ProRina's Bed of Post Coital Bliss. Jenny asks ProRina if she can bring some of her stuff over, just for a few days until she can get back on her feet and find her own place. They talk about something for a minute, but I couldn't follow it the first time and I can't follow it now. Probably because I don't give a crap and I'm just waiting for the next Dana scene. Long story short, Jenny can't stay with ProRina because Francesca is coming back. She's been away, working. Like, a real job. Not being a cashier at Fake Trader Joe's. Hey, I wonder if Jenny got fired since she was away on her unscheduled sabbatical for so long. Or maybe it was just a couple of days. I can't figure out passage of time for shit on this show.
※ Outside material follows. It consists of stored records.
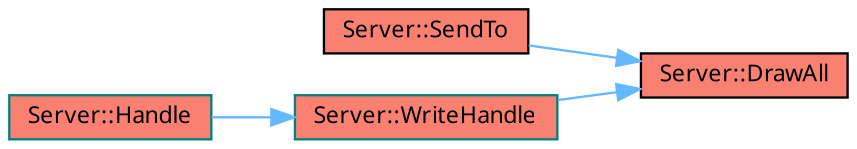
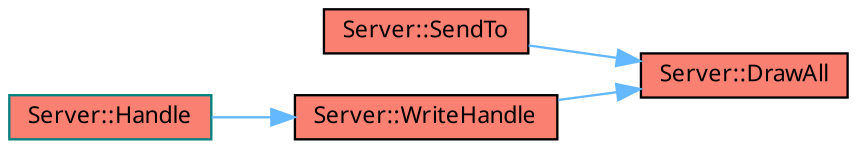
  digraph {
    fontname="Noto Sans"
    rankdir=RL
    node [color=black fillcolor=salmon fontname="Noto Sans" fontsize=10 shape=box style=filled]
    edge [color=steelblue1 dir=back fontname="Noto Sans" fontsize=10 labelfontname=Helvetica labelfontsize=10 style=solid]
    n1 [fontcolor=black height=0.2 label="Server::SendTo" width=0.4]
    n2 [height=0.2 label="Server::DrawAll" width=0.4]
-   n3 [color=teal height=0.2 label="Server::WriteHandle" width=0.4]
+   n3 [height=0.2 label="Server::WriteHandle" width=0.4]
    n4 [color=teal height=0.2 label="Server::Handle" width=0.4]
    n2 -> n1
    n2 -> n3
    n3 -> n4
  }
Jenny's pissed about Francesca, so she throws on some clothes, grabs her 8 Mile Black Plastic Bag and heads for the door. ProRina asks her to wait and explains that Francesca is away for half of the year doing her job as a costume designer. Jenny looks at the huge ProRina/Francesca shrine on the wall right next to the front door that no one with eyes could miss on their way into the house. She had to have seen it already. Maybe she thought they were just BFF. Jenny asks what Francesca's last name is. It's Worff. Two F's. Thanks for clarifying, ProRina. We wouldn't want to mistake her for the Klingon. Oh, and Francesca is Red from the episode teaser. You know, the one who gave "the gift of the magi" to the hot girl? "Who are you?" asks Jenny. "Someone who cares for you," says ProRina. She says she's opened up Jenny's world and reaches for her, but Jenny pulls away saying, "Don't... touch me."
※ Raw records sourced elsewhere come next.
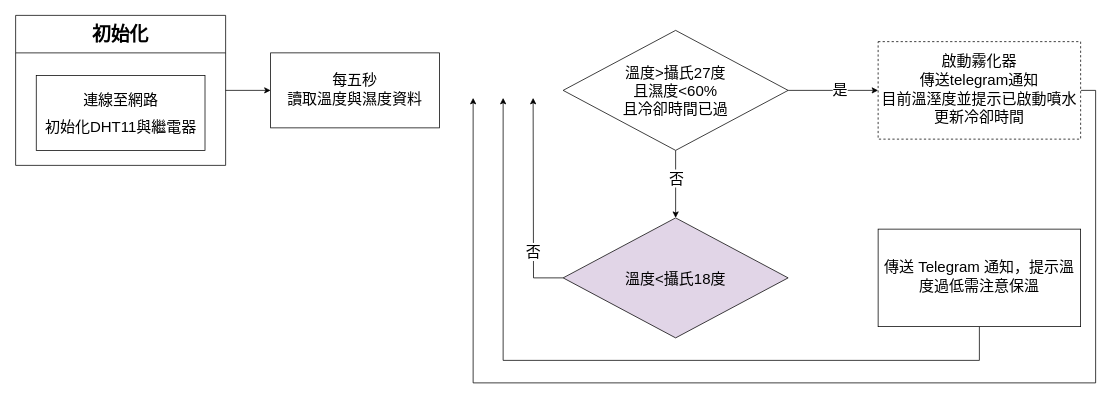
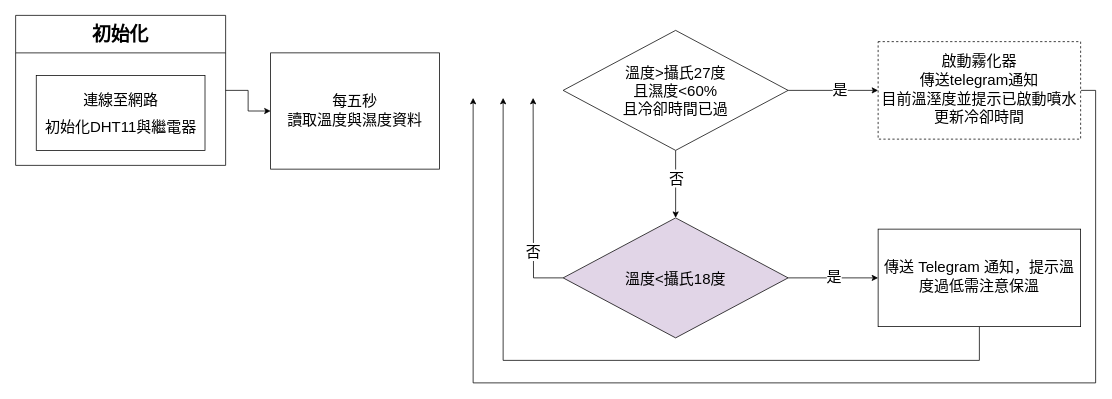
  <mxCell id="0" />
  <mxCell id="1" parent="0" />
  <mxCell id="2" style="edgeStyle=orthogonalEdgeStyle;rounded=0;orthogonalLoop=1;jettySize=auto;html=1;exitX=1;exitY=0.5;exitDx=0;exitDy=0;entryX=0;entryY=0.5;entryDx=0;entryDy=0;" parent="1" source="3" target="5" edge="1"><mxGeometry relative="1" as="geometry" /></mxCell>
  <mxCell id="3" value="&lt;span style=&quot;font-size: 25px;&quot;&gt;初始化&lt;/span&gt;" style="swimlane;whiteSpace=wrap;html=1;startSize=50;" parent="1" vertex="1"><mxGeometry x="20" y="20" width="280" height="200" as="geometry" /></mxCell>
  <mxCell id="4" value="&lt;div style=&quot;line-height: 180%;&quot;&gt;&lt;span style=&quot;font-size: 20px; line-height: 180%;&quot;&gt;連線至網路&lt;/span&gt;&lt;div&gt;&lt;span style=&quot;font-size: 20px; line-height: 180%;&quot;&gt;初始化DHT11與繼電器&lt;/span&gt;&lt;/div&gt;&lt;/div&gt;" style="rounded=0;whiteSpace=wrap;html=1;" parent="3" vertex="1"><mxGeometry x="27.5" y="80" width="225" height="100" as="geometry" /></mxCell>
- <mxCell id="5" value="&lt;div style=&quot;line-height: 180%;&quot;&gt;&lt;span style=&quot;font-size: 20px;&quot;&gt;每五秒&lt;/span&gt;&lt;/div&gt;&lt;div style=&quot;line-height: 180%;&quot;&gt;&lt;span style=&quot;font-size: 20px;&quot;&gt;讀取溫度與濕度資料&lt;/span&gt;&lt;/div&gt;" style="rounded=0;whiteSpace=wrap;html=1;" parent="1" vertex="1"><mxGeometry x="360" y="70" width="225" height="100" as="geometry" /></mxCell>
+ <mxCell id="5" value="&lt;div style=&quot;line-height: 180%;&quot;&gt;&lt;span style=&quot;font-size: 20px;&quot;&gt;每五秒&lt;/span&gt;&lt;/div&gt;&lt;div style=&quot;line-height: 180%;&quot;&gt;&lt;span style=&quot;font-size: 20px;&quot;&gt;讀取溫度與濕度資料&lt;/span&gt;&lt;/div&gt;" style="rounded=0;whiteSpace=wrap;html=1;" parent="1" vertex="1"><mxGeometry x="360" y="70" width="225" height="155" as="geometry" /></mxCell>
  <mxCell id="6" style="edgeStyle=orthogonalEdgeStyle;rounded=0;orthogonalLoop=1;jettySize=auto;html=1;exitX=1;exitY=0.5;exitDx=0;exitDy=0;entryX=0;entryY=0.5;entryDx=0;entryDy=0;" parent="1" source="10" target="12" edge="1"><mxGeometry relative="1" as="geometry" /></mxCell>
  <mxCell id="7" value="是" style="edgeLabel;html=1;align=center;verticalAlign=middle;resizable=0;points=[];fontSize=20;" parent="6" vertex="1" connectable="0"><mxGeometry x="0.109" y="2" relative="1" as="geometry"><mxPoint x="1" as="offset" /></mxGeometry></mxCell>
  <mxCell id="8" style="edgeStyle=orthogonalEdgeStyle;rounded=0;orthogonalLoop=1;jettySize=auto;html=1;exitX=0.5;exitY=1;exitDx=0;exitDy=0;entryX=0.5;entryY=0;entryDx=0;entryDy=0;" parent="1" source="10" target="17" edge="1"><mxGeometry relative="1" as="geometry" /></mxCell>
  <mxCell id="9" value="否" style="edgeLabel;html=1;align=center;verticalAlign=middle;resizable=0;points=[];fontSize=20;" parent="8" vertex="1" connectable="0"><mxGeometry x="-0.196" relative="1" as="geometry"><mxPoint as="offset" /></mxGeometry></mxCell>
  <mxCell id="10" value="&lt;font style=&quot;font-size: 20px;&quot;&gt;溫度&amp;gt;攝氏27度&lt;/font&gt;&lt;div&gt;&lt;font style=&quot;font-size: 20px;&quot;&gt;且濕度&amp;lt;60%&lt;/font&gt;&lt;/div&gt;&lt;div&gt;&lt;font style=&quot;font-size: 20px;&quot;&gt;且冷卻時間已過&lt;/font&gt;&lt;/div&gt;" style="rhombus;whiteSpace=wrap;html=1;" parent="1" vertex="1"><mxGeometry x="750" y="40" width="300" height="160" as="geometry" /></mxCell>
  <mxCell id="11" style="edgeStyle=orthogonalEdgeStyle;rounded=0;orthogonalLoop=1;jettySize=auto;html=1;exitX=1;exitY=0.5;exitDx=0;exitDy=0;" parent="1" source="12" edge="1"><mxGeometry relative="1" as="geometry"><mxPoint x="630" y="130" as="targetPoint" /><Array as="points"><mxPoint x="1460" y="120" /><mxPoint x="1460" y="510" /><mxPoint x="630" y="510" /></Array></mxGeometry></mxCell>
  <mxCell id="12" value="&lt;div style=&quot;line-height: 180%;&quot;&gt;&lt;span style=&quot;font-size: 20px;&quot;&gt;啟動霧化器&lt;/span&gt;&lt;/div&gt;&lt;div style=&quot;line-height: 180%;&quot;&gt;&lt;span style=&quot;font-size: 20px;&quot;&gt;傳送telegram通知&lt;/span&gt;&lt;/div&gt;&lt;div style=&quot;line-height: 180%;&quot;&gt;&lt;font style=&quot;font-size: 20px;&quot;&gt;目前溫溼度並提示已啟動噴水&lt;/font&gt;&lt;span style=&quot;font-size: 20px;&quot;&gt;&lt;/span&gt;&lt;/div&gt;&lt;div style=&quot;line-height: 180%;&quot;&gt;&lt;font style=&quot;font-size: 20px;&quot;&gt;更新冷卻時間&lt;/font&gt;&lt;/div&gt;" style="rounded=0;whiteSpace=wrap;html=1;dashed=1;" parent="1" vertex="1"><mxGeometry x="1170" y="55" width="270" height="130" as="geometry" /></mxCell>
+ <mxCell id="13" style="edgeStyle=orthogonalEdgeStyle;rounded=0;orthogonalLoop=1;jettySize=auto;html=1;exitX=1;exitY=0.5;exitDx=0;exitDy=0;entryX=0;entryY=0.5;entryDx=0;entryDy=0;" parent="1" source="17" target="19" edge="1"><mxGeometry relative="1" as="geometry" /></mxCell>
+ <mxCell id="14" value="是" style="edgeLabel;html=1;align=center;verticalAlign=middle;resizable=0;points=[];fontSize=20;" parent="13" vertex="1" connectable="0"><mxGeometry x="0.003" y="3" relative="1" as="geometry"><mxPoint as="offset" /></mxGeometry></mxCell>
  <mxCell id="15" style="edgeStyle=orthogonalEdgeStyle;rounded=0;orthogonalLoop=1;jettySize=auto;html=1;exitX=0;exitY=0.5;exitDx=0;exitDy=0;" parent="1" source="17" edge="1"><mxGeometry relative="1" as="geometry"><mxPoint x="710" y="130" as="targetPoint" /></mxGeometry></mxCell>
  <mxCell id="16" value="否" style="edgeLabel;html=1;align=center;verticalAlign=middle;resizable=0;points=[];fontSize=20;" parent="15" vertex="1" connectable="0"><mxGeometry x="-0.466" y="1" relative="1" as="geometry"><mxPoint as="offset" /></mxGeometry></mxCell>
  <mxCell id="17" value="&lt;font style=&quot;font-size: 20px;&quot;&gt;溫度&amp;lt;攝氏18度&lt;/font&gt;" style="rhombus;whiteSpace=wrap;html=1;fillColor=#e1d5e7;" parent="1" vertex="1"><mxGeometry x="750" y="290" width="300" height="160" as="geometry" /></mxCell>
  <mxCell id="18" style="edgeStyle=orthogonalEdgeStyle;rounded=0;orthogonalLoop=1;jettySize=auto;html=1;exitX=0.5;exitY=1;exitDx=0;exitDy=0;" parent="1" source="19" edge="1"><mxGeometry relative="1" as="geometry"><mxPoint x="670" y="130" as="targetPoint" /><Array as="points"><mxPoint x="1305" y="480" /><mxPoint x="670" y="480" /></Array></mxGeometry></mxCell>
  <mxCell id="19" value="&lt;div style=&quot;line-height: 180%;&quot;&gt;&lt;font style=&quot;font-size: 20px;&quot;&gt;傳送 Telegram 通知，提示溫度過低需注意保溫&lt;/font&gt;&lt;/div&gt;" style="rounded=0;whiteSpace=wrap;html=1;" parent="1" vertex="1"><mxGeometry x="1170" y="305" width="270" height="130" as="geometry" /></mxCell>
Tennis Courts. Dana's tearing it up at the photo shoot. The camera loves her. And so do I. CrispyLara walks by in the distance. Dana is sad.

A Bar. Or maybe it's a restaurant. Kit and BizarroBette are there to meet David. BB suggests not sitting at the bar, but Kit can hack it. They sit. BB orders a mineral water and Kit orders a seltzer water. The bartender kindly offers to add a splash of Rose's Lime. Fancy. Kit reveals that she hasn't had a drink since David called her two days ago. She asks how BB holds everything together. BB gets weird at the mention of her perfect stable life. Kit pegs it as "the daddy blues," because BB is now fully responsible for her family now that Little GayMo's on the way. BB slips off to the restroom. David happens to walk in just as the bartender pours Kit's seltzer water and lime, which looks uncannily like a martini to the untrained eye. David leaves in a disappointed huff.

Tennis Courts. Subaru guy is singing The Praises of Dana Fairbanks. He asks if Dana and SkeevyAgentMan would like to see the preliminary art work for the ad campaign. Yes, dammit. He presents them with an ad that says, "Get out. Stay Out." It seems that Subaru wants to market Dana as the "gay Anna Kournikova." I knew it. Fire Skeevy's ass, Dana! SkeevyAgentMan starts hemming and hawing that this was not an ad they discussed, but Dana jumps in and says she loves it. SkeevyAgentMan starts trying to kiss ass with the Subaru guy, but Dana fires him on the spot. Hell yeah, baby.

The Bar. Kit and BB are still waiting for David. They go to the hotel front desk and ask the clerk to look him up. It seems that he was staying there, but he checked out about forty-five minutes ago.

Haspell's House of Hospitality. Jenny's back. She tells Tim that she needs to stay in the Office Garage Studio that Tim Built for the night because she has nowhere else to go. Tim tells her that anything she says has no meaning to him. Kind of like me and ProRina and Jenny pillow talk. She turns to leave, but he tells her she can have one night. But she has to go around the back. Ouch. Jenny drags her sorry ass around the side of the house to the OGStTB. Dammit, Tim. I'm very disappointed in you. But at least you have a heart. But I'm still angry. But I like you more than I like Jenny. But I still think you're dumb for letting her stay. Sigh.